- **Work to complete**
Would you restate each line of the data below word for word, without its pictures?

- **Material for the task**
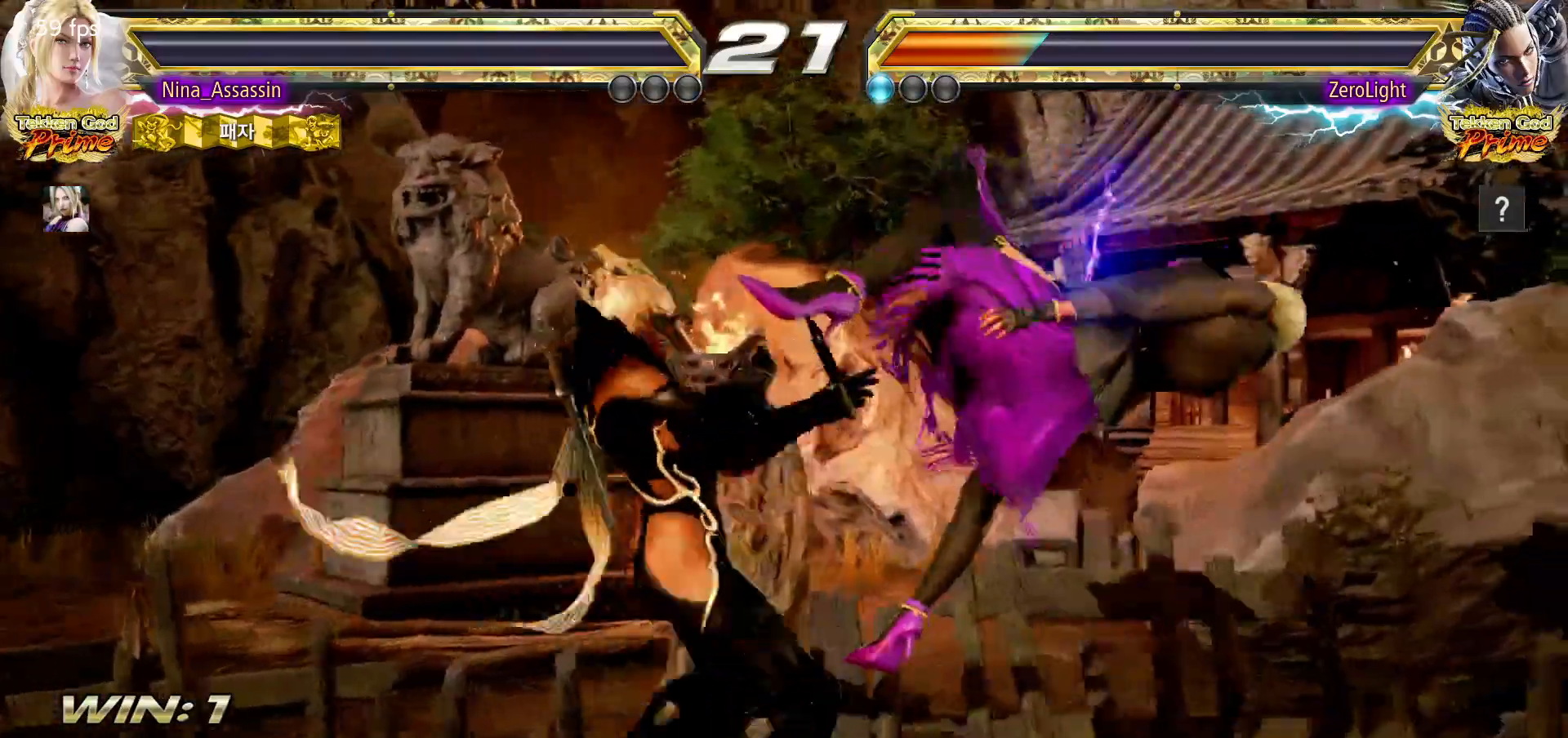
{"buttons": [], "left_stick": "center", "events": [[450, "START", "down"], [500, "START", "up"]]}
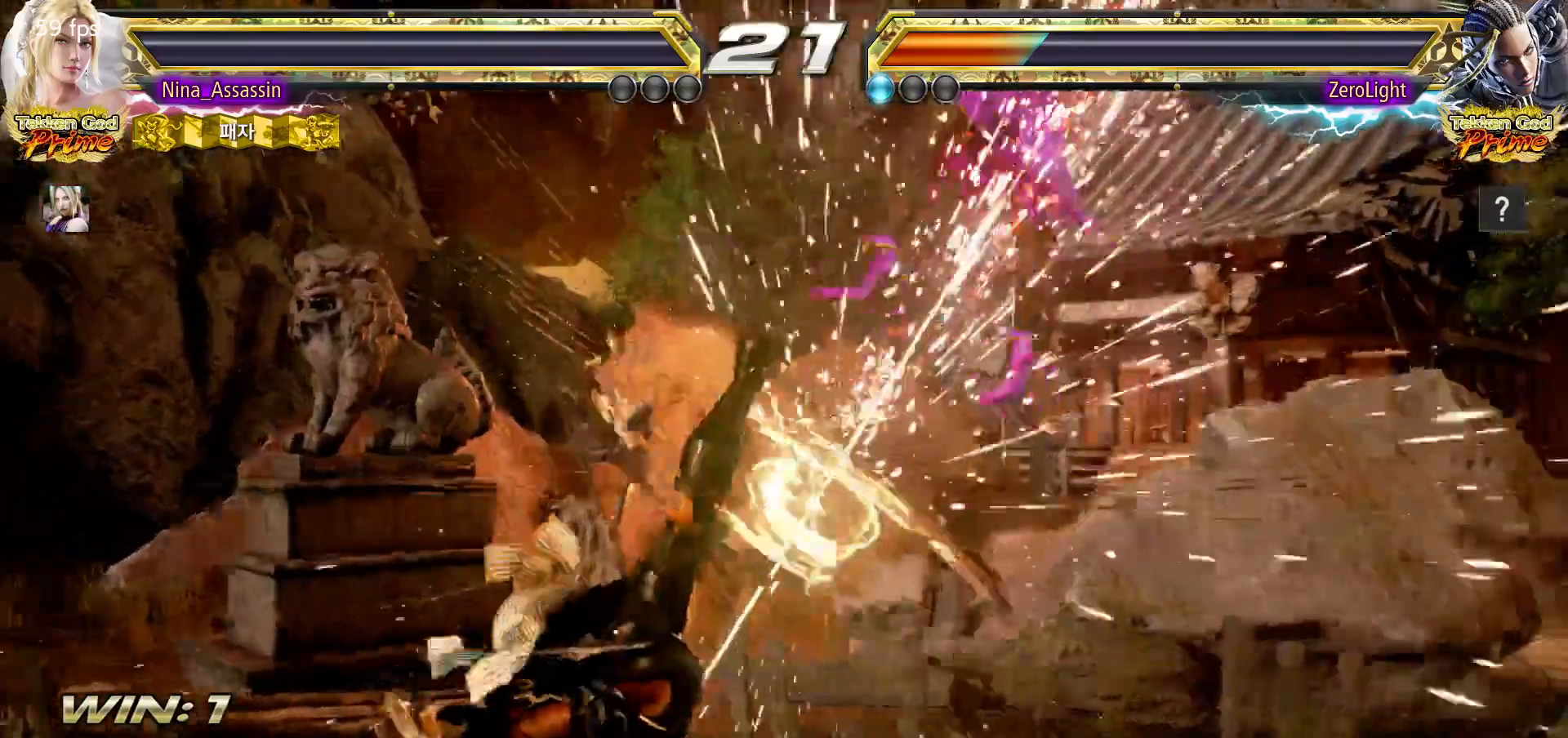
{"buttons": [], "left_stick": "center", "events": [[50, "START", "down"], [100, "START", "up"], [150, "START", "down"], [200, "START", "up"], [233, "START", "down"], [300, "START", "up"], [333, "START", "down"], [383, "START", "up"], [417, "START", "down"], [450, "START", "up"]]}
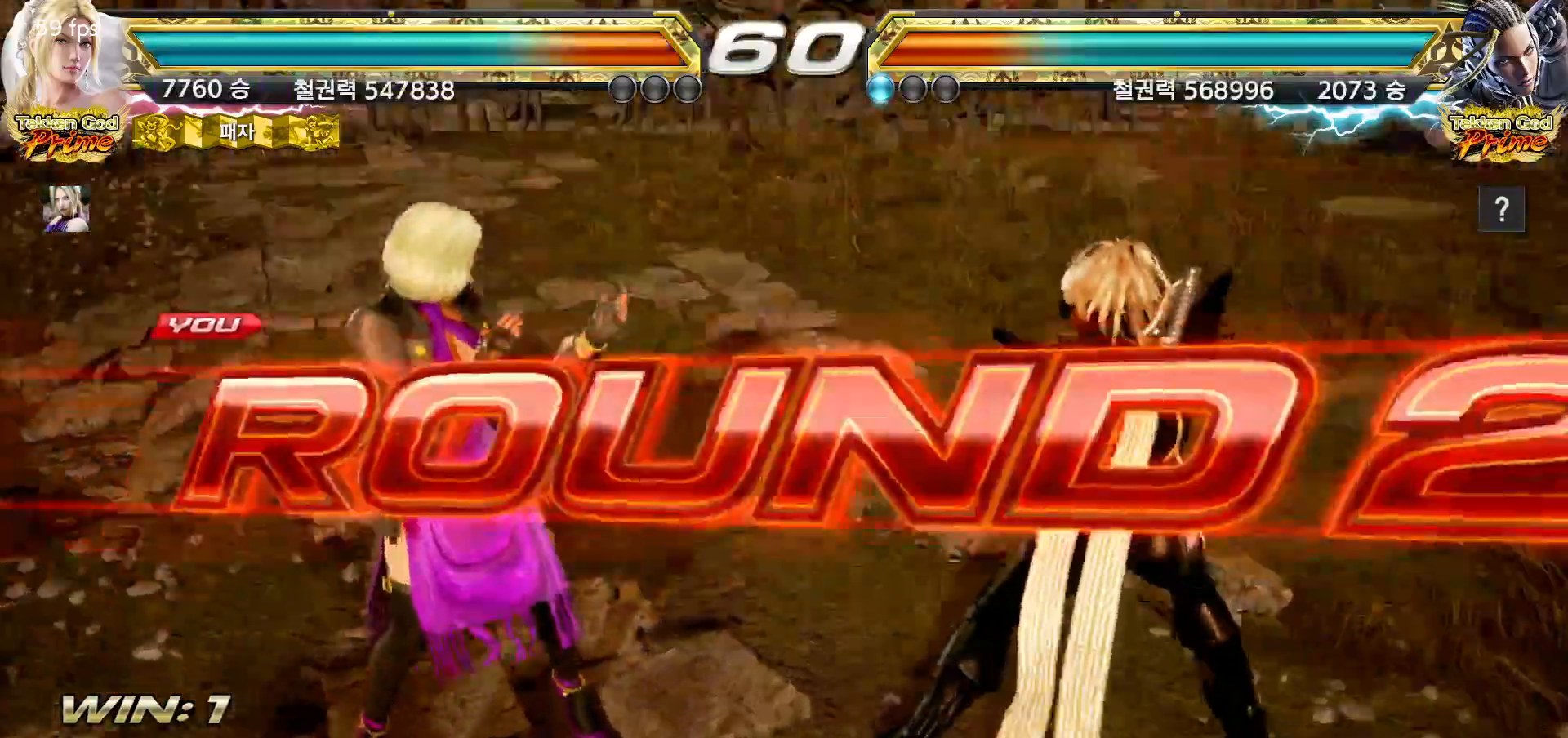
{"buttons": [], "left_stick": "center", "events": [[17, "START", "down"], [50, "START", "up"], [100, "START", "down"], [133, "START", "up"], [183, "START", "down"], [233, "START", "up"], [267, "START", "down"], [317, "START", "up"], [367, "START", "down"], [400, "START", "up"], [450, "START", "down"], [500, "START", "up"]]}
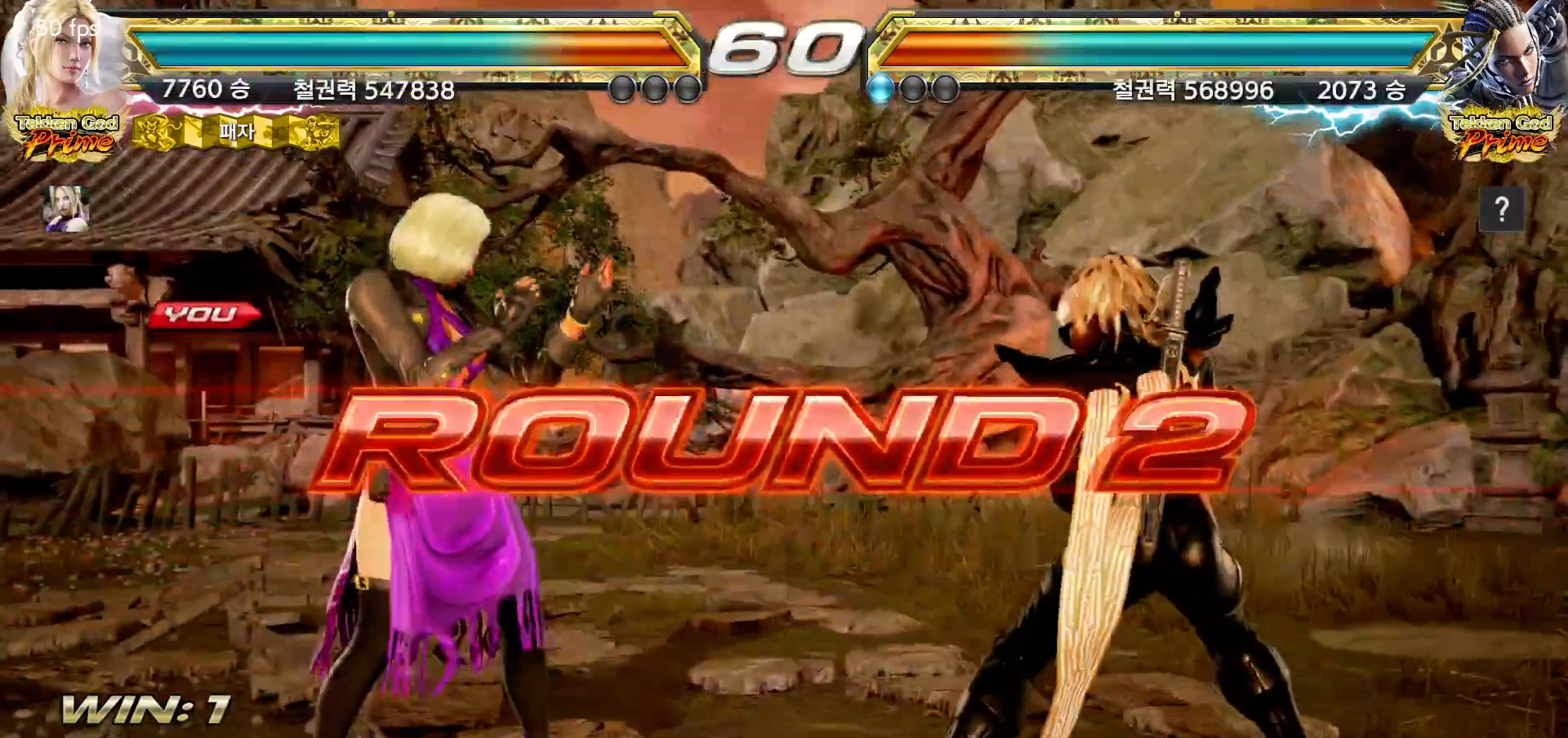
{"buttons": ["START"], "left_stick": "center", "events": [[33, "START", "down"], [100, "START", "up"], [133, "START", "down"], [167, "START", "up"], [233, "START", "down"], [267, "START", "up"], [300, "START", "down"], [350, "START", "up"], [400, "START", "down"], [450, "START", "up"], [483, "START", "down"]]}
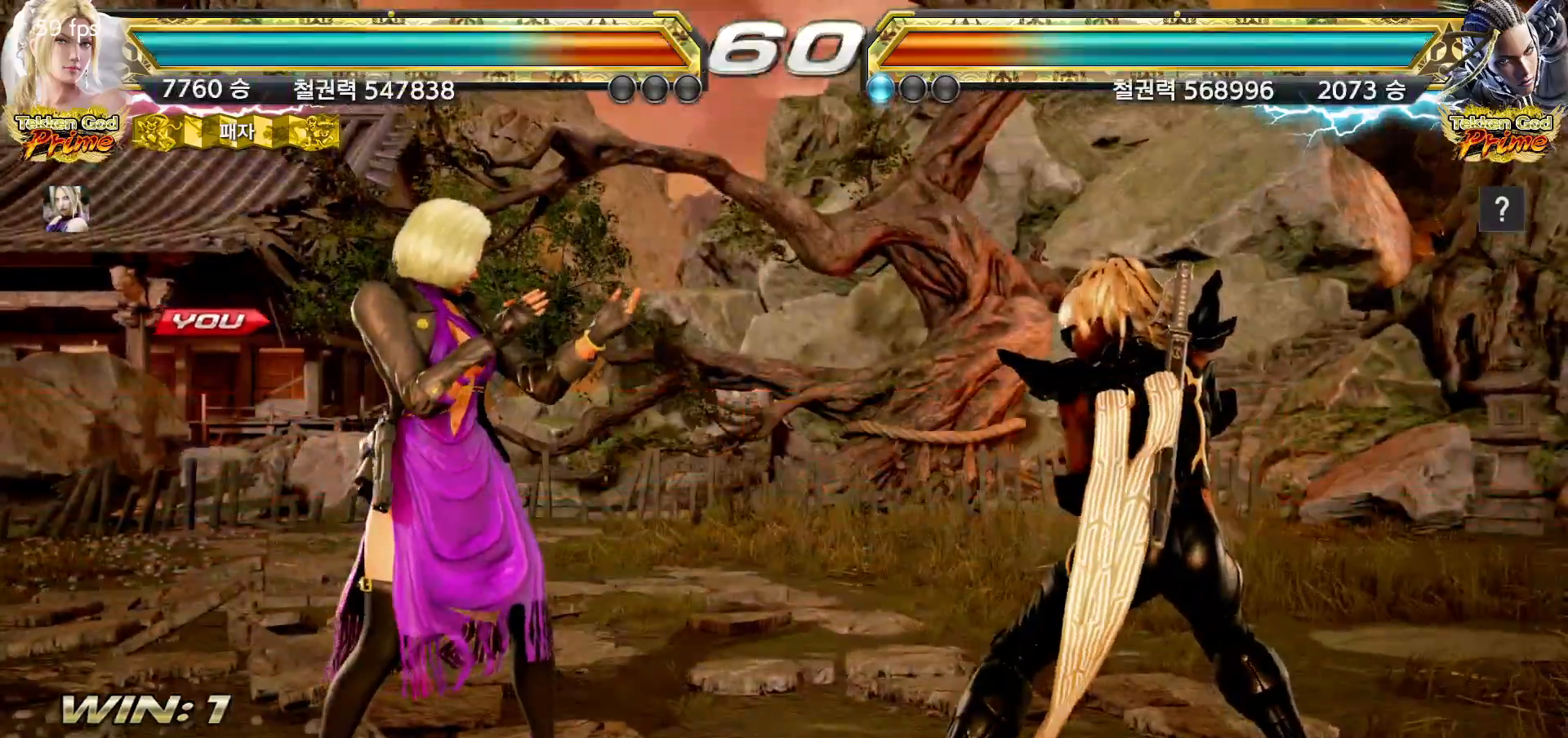
{"buttons": [], "left_stick": "center", "events": [[33, "START", "up"], [83, "START", "down"], [117, "START", "up"], [167, "START", "down"], [217, "START", "up"], [250, "START", "down"], [300, "START", "up"], [350, "START", "down"], [383, "START", "up"], [433, "START", "down"], [483, "START", "up"]]}
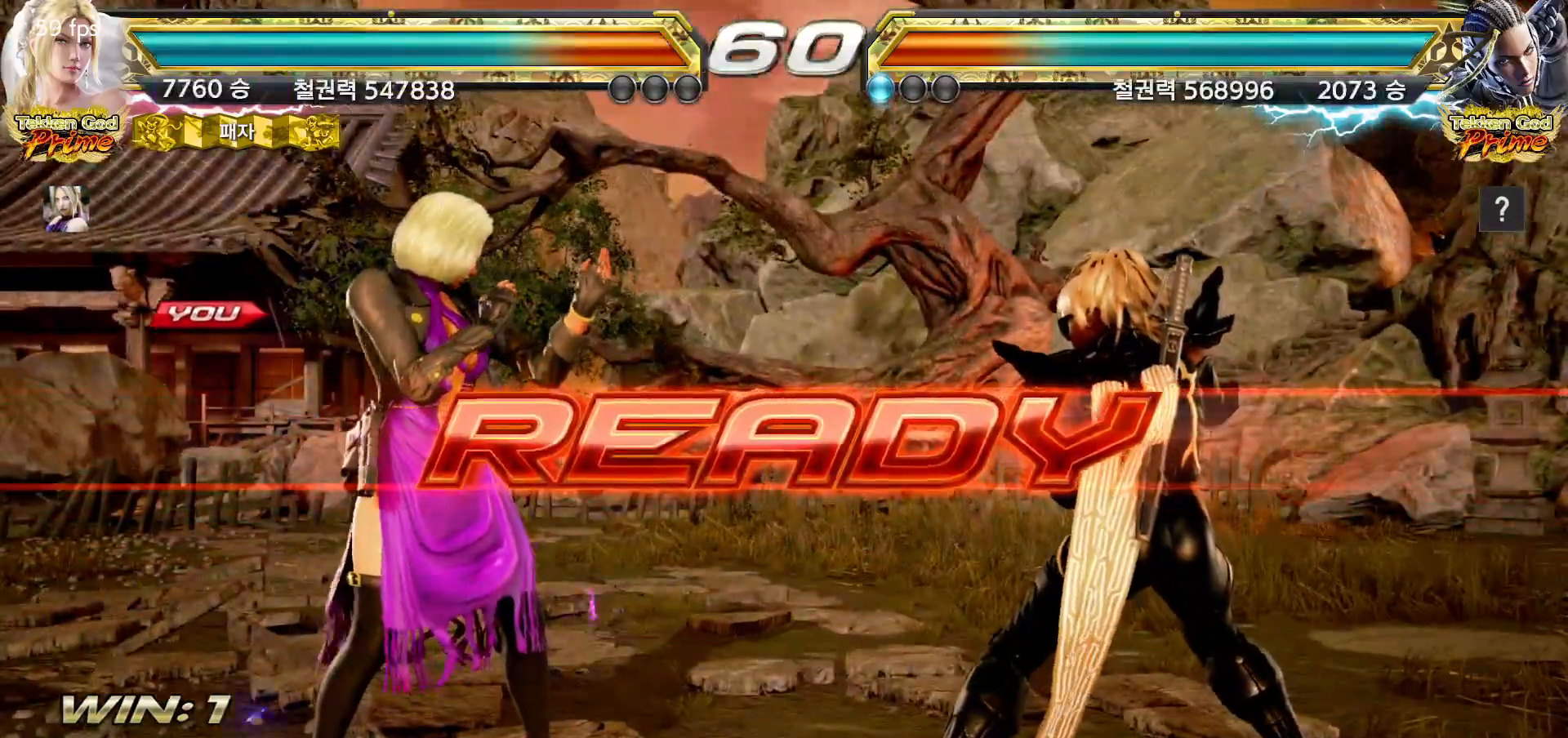
{"buttons": [], "left_stick": "center", "events": [[17, "START", "down"], [50, "START", "up"], [100, "START", "down"], [133, "START", "up"], [167, "START", "down"], [200, "START", "up"]]}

- **Task response**
{"buttons": [], "left_stick": "center", "events": [[450, "START", "down"], [500, "START", "up"]]}
{"buttons": [], "left_stick": "center", "events": [[50, "START", "down"], [100, "START", "up"], [150, "START", "down"], [200, "START", "up"], [233, "START", "down"], [300, "START", "up"], [333, "START", "down"], [383, "START", "up"], [417, "START", "down"], [450, "START", "up"]]}
{"buttons": [], "left_stick": "center", "events": [[17, "START", "down"], [50, "START", "up"], [100, "START", "down"], [133, "START", "up"], [183, "START", "down"], [233, "START", "up"], [267, "START", "down"], [317, "START", "up"], [367, "START", "down"], [400, "START", "up"], [450, "START", "down"], [500, "START", "up"]]}
{"buttons": ["START"], "left_stick": "center", "events": [[33, "START", "down"], [100, "START", "up"], [133, "START", "down"], [167, "START", "up"], [233, "START", "down"], [267, "START", "up"], [300, "START", "down"], [350, "START", "up"], [400, "START", "down"], [450, "START", "up"], [483, "START", "down"]]}
{"buttons": [], "left_stick": "center", "events": [[33, "START", "up"], [83, "START", "down"], [117, "START", "up"], [167, "START", "down"], [217, "START", "up"], [250, "START", "down"], [300, "START", "up"], [350, "START", "down"], [383, "START", "up"], [433, "START", "down"], [483, "START", "up"]]}
{"buttons": [], "left_stick": "center", "events": [[17, "START", "down"], [50, "START", "up"], [100, "START", "down"], [133, "START", "up"], [167, "START", "down"], [200, "START", "up"]]}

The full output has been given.